## What to do
Pull each line containing "東京演歌ライブ" from the data.

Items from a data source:
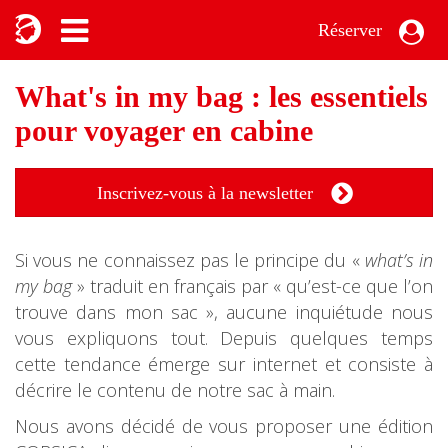
Réserver
What's in my bag : les essentiels
pour voyager en cabine
Inscrivez-vous à la newsletter
Si vous ne connaissez pas le principe du «
what’s in
my bag
» traduit en français par « qu’est-ce que l’on
trouve dans mon sac », aucune inquiétude nous
vous expliquons tout. Depuis quelques temps
cette tendance émerge sur internet et consiste à
décrire le contenu de notre sac à main.
Nous avons décidé de vous proposer une édition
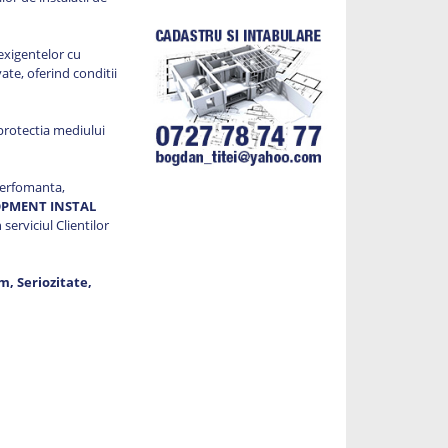
 exigentelor cu
ate, oferind conditii
protectia mediului
perfomanta,
OPMENT INSTAL
 serviciul Clientilor
m, Seriozitate,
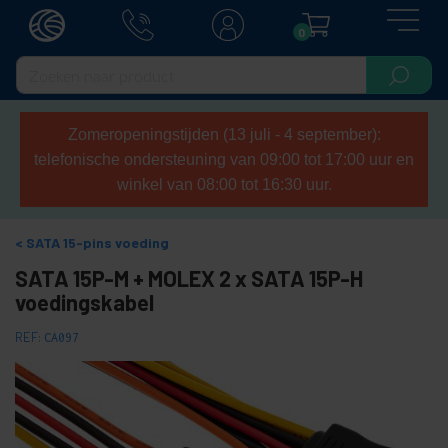
0
Zomeropeningstijden (13 juli - 4 september):
telefonische ondersteuning van 09:00 tot 17:00 uur en
winkel van 08:00 tot 16:30 uur.
SATA 15-pins voeding
SATA 15P-M + MOLEX 2 x SATA 15P-H
voedingskabel
REF:
CA097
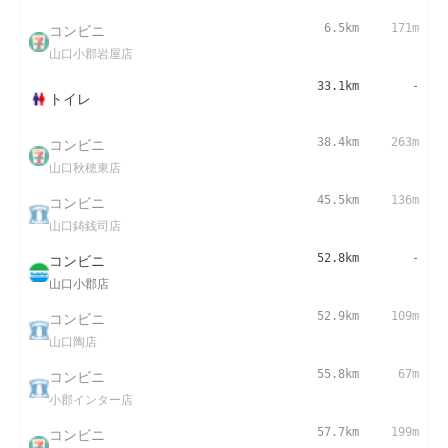
コンビニ
6.5km
171m
山口小郡岩屋店
33.1km
-
トイレ
コンビニ
38.4km
263m
山口秋穂東店
コンビニ
45.5km
136m
山口鋳銭司店
コンビニ
52.8km
-
山口小郡店
コンビニ
52.9km
109m
山口陶店
コンビニ
55.8km
67m
小郡インター店
コンビニ
57.7km
199m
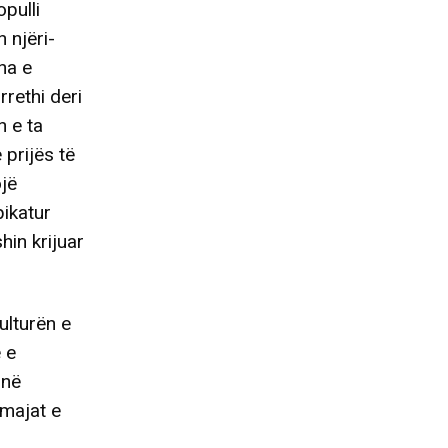
opulli
 njëri-
ha e
rrethi deri
n e ta
 prijës të
ojë
ikatur
hin krijuar
ulturën e
 e
 në
 majat e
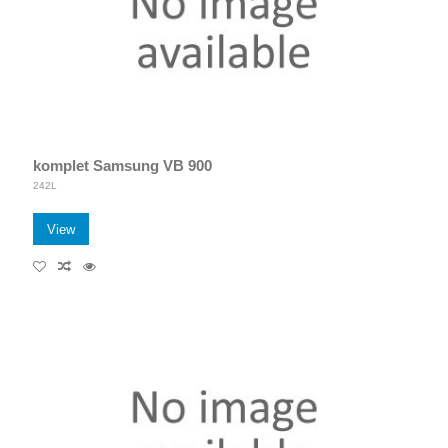
komplet Samsung VB 900
242L
View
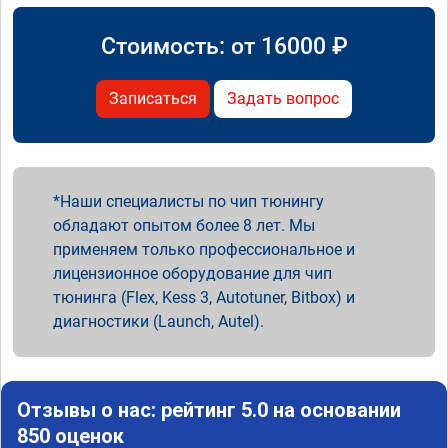
Стоимость: от
16000
₽
Записаться
Задать вопрос
Наши специалисты по чип тюнингу
обладают опытом более 8 лет. Мы
применяем только профессиональное и
лицензионное оборудование для чип
тюнинга (Flex, Kess 3, Autotuner, Bitbox) и
диагностики (Launch, Autel).
Отзывы о нас: рейтинг 5.0 на основании
850 оценок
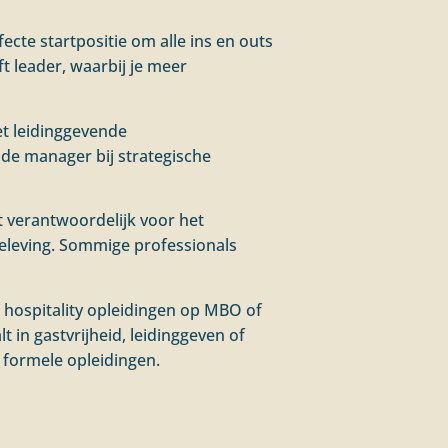
fecte startpositie om alle ins en outs
ft leader, waarbij je meer
et leidinggevende
 de manager bij strategische
nt verantwoordelijk voor het
eleving. Sommige professionals
e hospitality opleidingen op MBO of
t in gastvrijheid, leidinggeven of
 formele opleidingen.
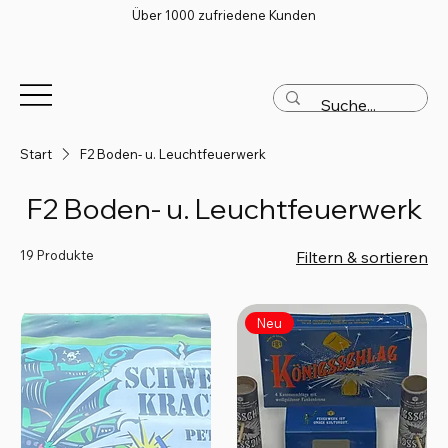
Über 1000 zufriedene Kunden
Start
F2 Boden- u. Leuchtfeuerwerk
F2 Boden- u. Leuchtfeuerwerk
19 Produkte
Filtern & sortieren
Neu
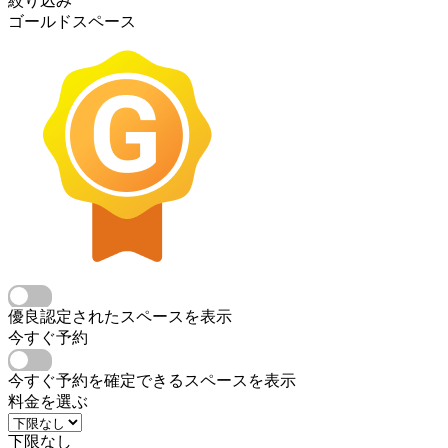
絞り込み
ゴールドスペース
優良認定されたスペースを表示
今すぐ予約
今すぐ予約を確定できるスペースを表示
料金を選ぶ
下限なし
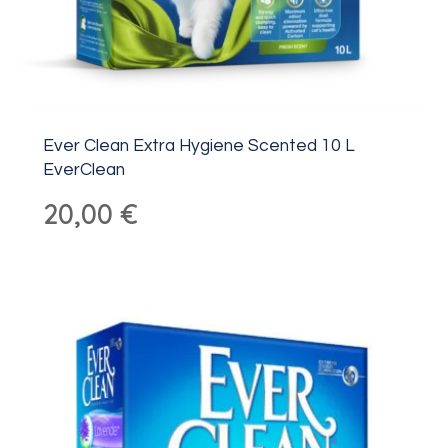
Ever Clean Extra Hygiene Scented 10 L
EverClean
20,00
€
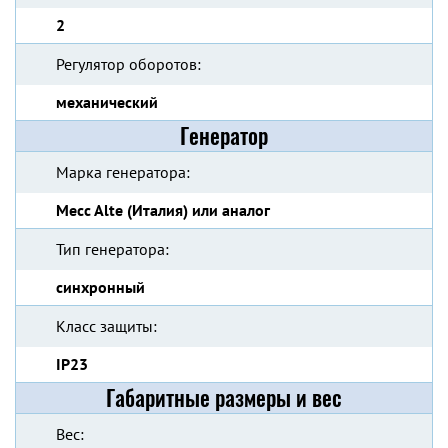
2
Регулятор оборотов:
механический
Генератор
Марка генератора:
Mecc Alte (Италия) или аналог
Тип генератора:
синхронный
Класс защиты:
IP23
Габаритные размеры и вес
Вес:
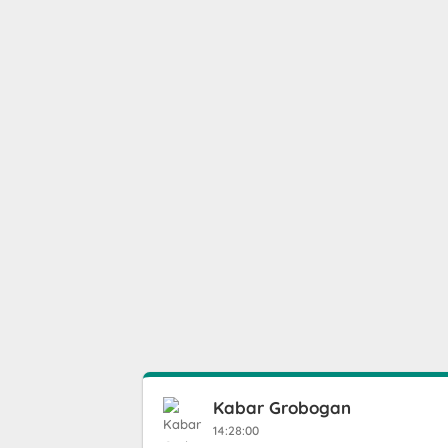
Kabar Grobogan
14:28:00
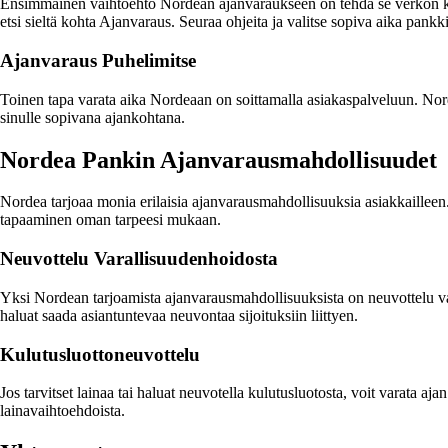
Ensimmäinen vaihtoehto Nordean ajanvaraukseen on tehdä se verkon ka
etsi sieltä kohta Ajanvaraus. Seuraa ohjeita ja valitse sopiva aika pankk
Ajanvaraus Puhelimitse
Toinen tapa varata aika Nordeaan on soittamalla asiakaspalveluun. Norde
sinulle sopivana ajankohtana.
Nordea Pankin Ajanvarausmahdollisuudet
Nordea tarjoaa monia erilaisia ajanvarausmahdollisuuksia asiakkailleen.
tapaaminen oman tarpeesi mukaan.
Neuvottelu Varallisuudenhoidosta
Yksi Nordean tarjoamista ajanvarausmahdollisuuksista on neuvottelu var
haluat saada asiantuntevaa neuvontaa sijoituksiin liittyen.
Kulutusluottoneuvottelu
Jos tarvitset lainaa tai haluat neuvotella kulutusluotosta, voit varata a
lainavaihtoehdoista.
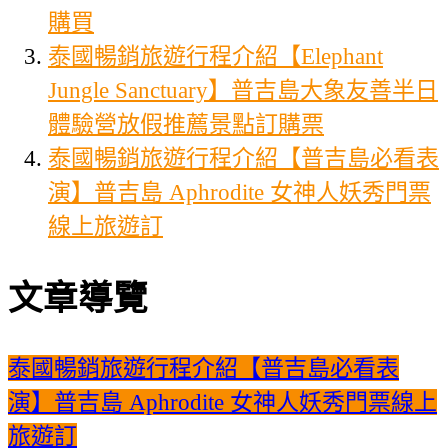
購買
泰國暢銷旅遊行程介紹【Elephant
Jungle Sanctuary】普吉島大象友善半日
體驗營放假推薦景點訂購票
泰國暢銷旅遊行程介紹【普吉島必看表
演】普吉島 Aphrodite 女神人妖秀門票
線上旅遊訂
文章導覽
泰國暢銷旅遊行程介紹【普吉島必看表
演】普吉島 Aphrodite 女神人妖秀門票線上
旅遊訂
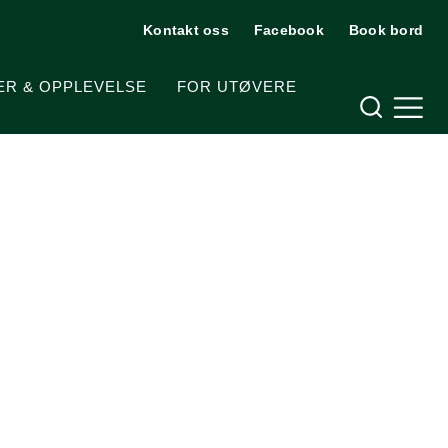
Kontakt oss
Facebook
Book bord
Hjelpemeny
ER & OPPLEVELSE
FOR UTØVERE
Meny og søk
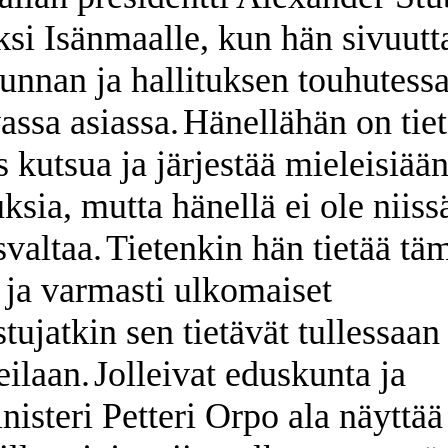
ksi Isänmaalle, kun hän sivuutt
unnan ja hallituksen touhutess
assa asiassa.
Hänellähän on tie
 kutsua ja järjestää mieleisiää
ksia, mutta hänellä ei ole niiss
svaltaa.
Tietenkin hän tietää tä
 ja varmasti ulkomaiset
stujatkin sen tietävät tullessaan
eilaan.
Jolleivat eduskunta ja
nisteri Petteri Orpo ala näyttää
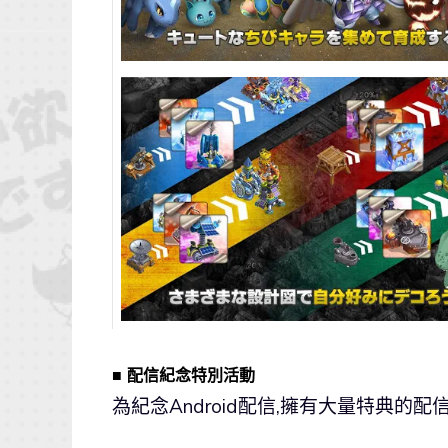
■ 配信紀念特別活動
為紀念Android配信,擁有大量特典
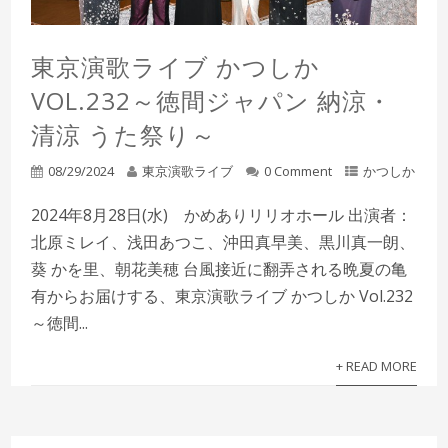
東京演歌ライブ かつしか
VOL.232～徳間ジャパン 納涼・
清涼 うた祭り～
08/29/2024
東京演歌ライブ
0 Comment
かつしか
2024年8月28日(水) かめありリリオホール 出演者：
北原ミレイ、浅田あつこ、沖田真早美、黒川真一朗、
葵 かを里、朝花美穂 台風接近に翻弄される晩夏の亀
有からお届けする、東京演歌ライブ かつしか Vol.232
～徳間...
+ READ MORE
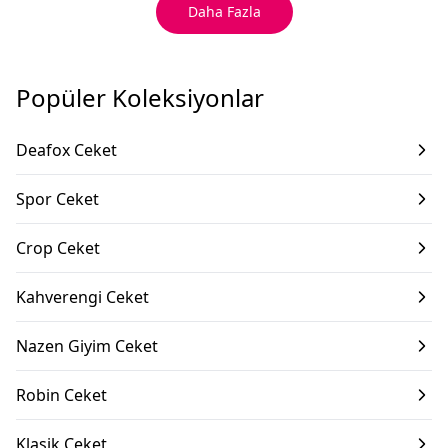
Daha Fazla
Popüler Koleksiyonlar
Deafox Ceket
Spor Ceket
Crop Ceket
Kahverengi Ceket
Nazen Giyim Ceket
Robin Ceket
Klasik Ceket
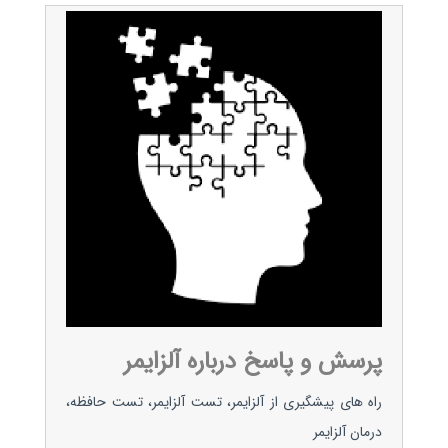
پرسش و پاسخ درباره آلزایمر
راه های پیشگیری از آلزایمر، تست آلزایمر، تست حافظه،
درمان آلزایمر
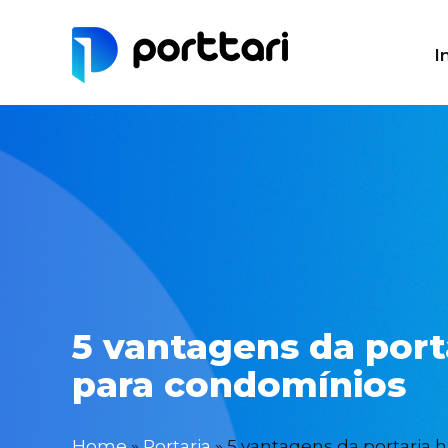
I
5 vantagens da porta
para condomínios
Home
»
Portaria
»
5 vantagens da portaria 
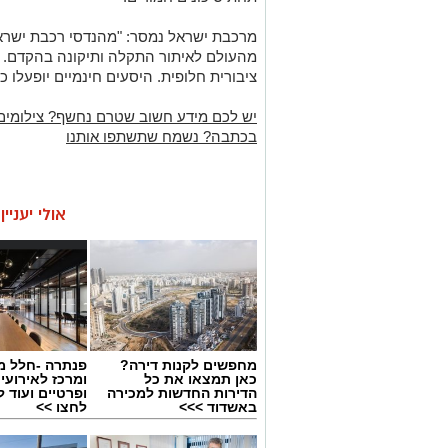
.
מרכבת ישראל נמסר: "מהנדסי רכבת ישראל
מהעולם לאיתור התקלה ותיקונה בהקדם. 
ציבורית חלופית. היסעים חינמיים יופעלו 
יש לכם מידע חשוב שטרם נחשף? צילומים
בכתבה? נשמח שתשתפו אותנו
אולי יעניי
מחפשים לקנות דירה?
פנתרה -חלל מ
כאן תמצאו את כל
ומרכז לאירועי
הדירות החדשות למכירה
ופרטיים ועוד 
באשדוד >>>
לחצו >>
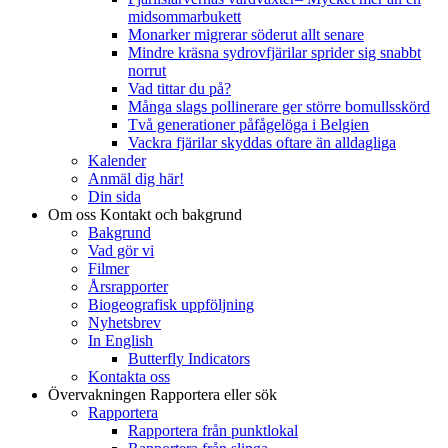
midsommarbukett
Monarker migrerar söderut allt senare
Mindre kräsna sydrovfjärilar sprider sig snabbt
norrut
Vad tittar du på?
Många slags pollinerare ger större bomullsskörd
Två generationer påfågelöga i Belgien
Vackra fjärilar skyddas oftare än alldagliga
Kalender
Anmäl dig här!
Din sida
Om oss
Kontakt och bakgrund
Bakgrund
Vad gör vi
Filmer
Årsrapporter
Biogeografisk uppföljning
Nyhetsbrev
In English
Butterfly Indicators
Kontakta oss
Övervakningen
Rapportera eller sök
Rapportera
Rapportera från punktlokal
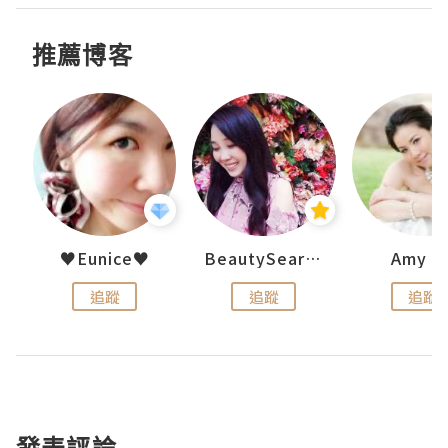
推薦博客
h 夏沫
♥Eunice♥
BeautySearch
Amy N
追蹤
追蹤
追蹤
發表評論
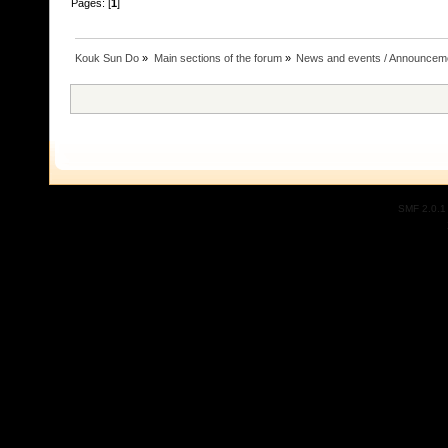
Pages: [
1
]
Kouk Sun Do
»
Main sections of the forum
»
News and events / Announcem
SMF 2.0.1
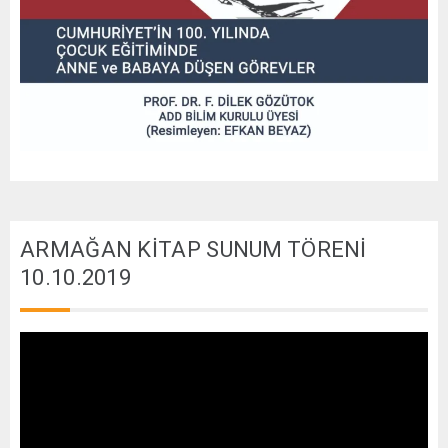
ARMAĞAN KİTAP SUNUM TÖRENİ
10.10.2019
Video
oynatıcı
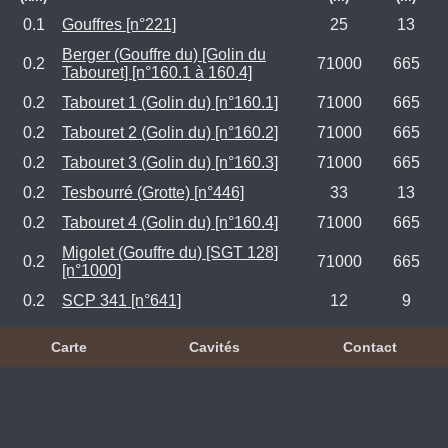
0.1
Gouffres [n°221]
25
13
Berger (Gouffre du) [Golin du
0.2
71000
665
Tabouret] [n°160.1 à 160.4]
0.2
Tabouret 1 (Golin du) [n°160.1]
71000
665
0.2
Tabouret 2 (Golin du) [n°160.2]
71000
665
0.2
Tabouret 3 (Golin du) [n°160.3]
71000
665
0.2
Tesbourré (Grotte) [n°446]
33
13
0.2
Tabouret 4 (Golin du) [n°160.4]
71000
665
Migolet (Gouffre du) [SGT 128]
0.2
71000
665
[n°1000]
0.2
SCP 341 [n°641]
12
9
Carte
Cavités
Contact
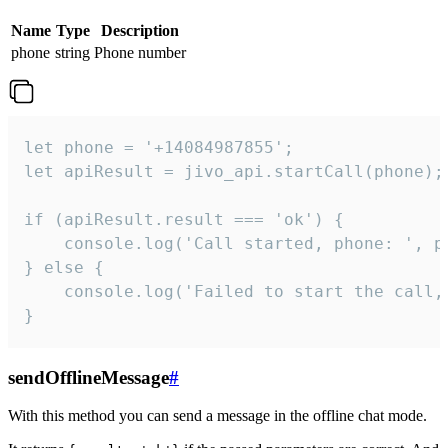
Name
Type
Description
phone
string
Phone number
let phone = '+14084987855';

let apiResult = jivo_api.startCall(phone);

if (apiResult.result === 'ok') {

    console.log('Call started, phone: ', ph
} else {

    console.log('Failed to start the call,
}
sendOfflineMessage
#
With this method you can send a message in the offline chat mode.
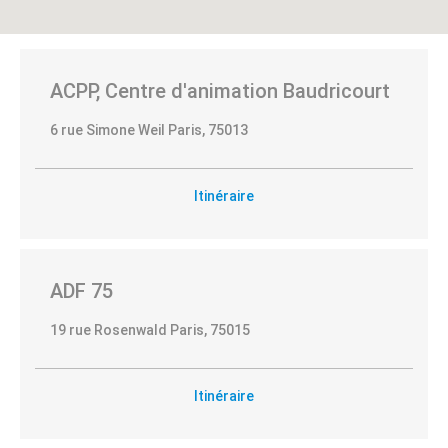
ACPP, Centre d'animation Baudricourt
6 rue Simone Weil Paris, 75013
Î
B
l
o
e
u
Itinéraire
d
r
e
g
F
o
ADF 75
r
g
a
n
19 rue Rosenwald Paris, 75015
n
e
c
Itinéraire
e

## Response below
東京演歌ライブ かつしか
東京演歌ライブ
有からお届けする、東京演歌ライブ かつしか Vol.232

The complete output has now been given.